Elke vorm van dichotomie, waarbij de jonge huisarts een deel van zijn ereloon dient af te staan aan de meer ervaren huisarts of diens vennootschap, onder de vorm van een instapsom, om een aandeel te verwerven van het patiëntenbestand is juridisch en deontologisch onaanvaardbaar.
Ook mogen geen GMD’s afgedragen worden in ruil voor het verwerven van een aandeel in het patiëntenbestand. Zulks vormt immers een ‘verdoken’ instapsom teneinde een aandeel in het patiëntenbestand te verwerven, hetwelk verboden is.

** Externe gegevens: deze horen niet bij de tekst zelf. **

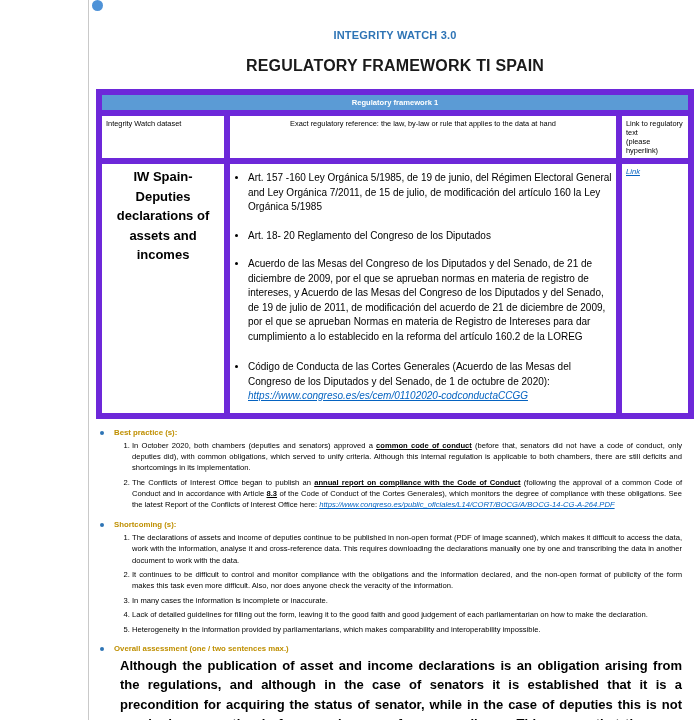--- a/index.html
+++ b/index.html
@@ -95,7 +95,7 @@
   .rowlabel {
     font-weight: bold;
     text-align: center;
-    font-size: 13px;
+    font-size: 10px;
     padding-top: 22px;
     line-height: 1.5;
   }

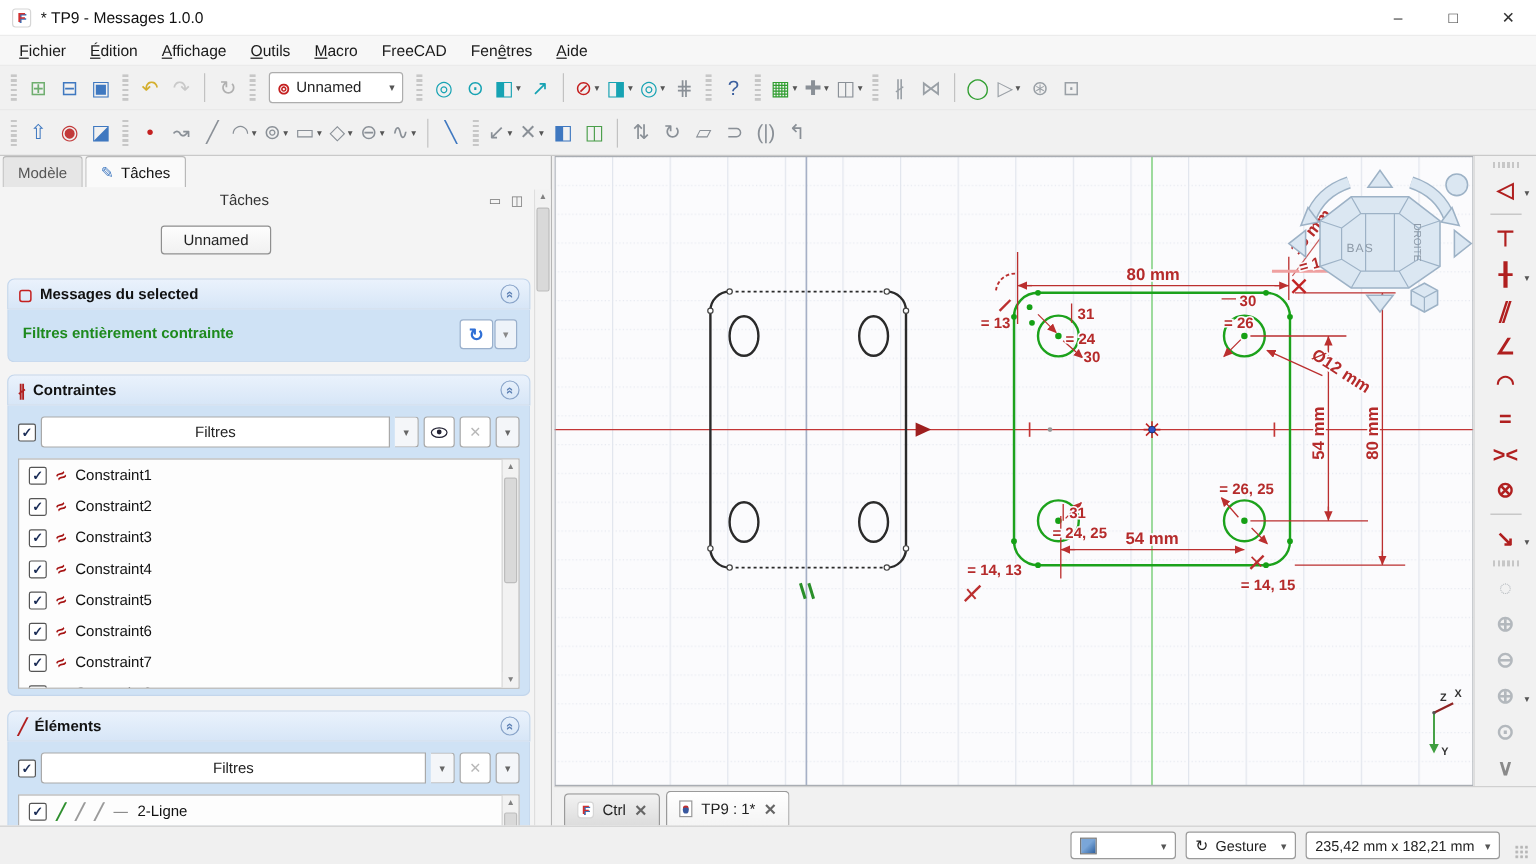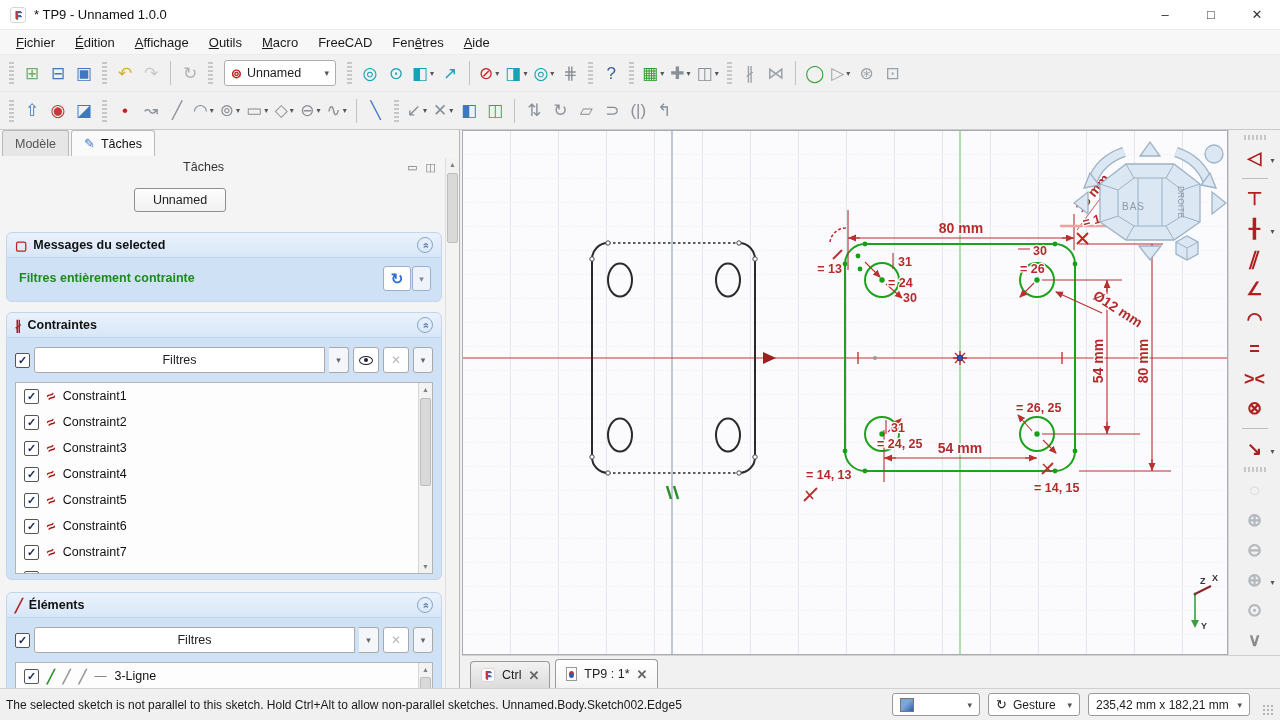--- a/index.html
+++ b/index.html
@@ -103,7 +103,7 @@
 
 <div class="titlebar">
   <span class="fcicon">F</span>
-  <span class="wtitle">* TP9 - Unnamed 1.0.0</span>
+  <span class="wtitle">* TP9 - Messages 1.0.0</span>
   <div class="wbtns">
     <span class="wbtn">–</span>
     <span class="wbtn">□</span>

Is de instapsom in zijn geheel dan ontoelaatbaar? Neen, het is toegelaten dat men een instapsom betaalt om een aandeel in de praktijk te verwerven. Dit kan slaan op immateriële (bijvoorbeeld goodwill of kosten voor onderzoek en ontwikkeling) of materiële bestanddelen (het praktijkgebouw of apparatuur). Immateriële bestanddelen kunnen gelet op het voorgaande nooit betrekking hebben op de patiëntenbestanden.
Nieuwe overeenkomsten moeten in overeenstemming zijn met het advies van de Orde der artsen. Reeds bestaande overeenkomsten die een instapsom teneinde een aandeel in het patiëntenbestand te verwerven bevatten, dienen aangepast te worden. Dergelijke overeenkomsten vormen namelijk een inbreuk op de deontologie.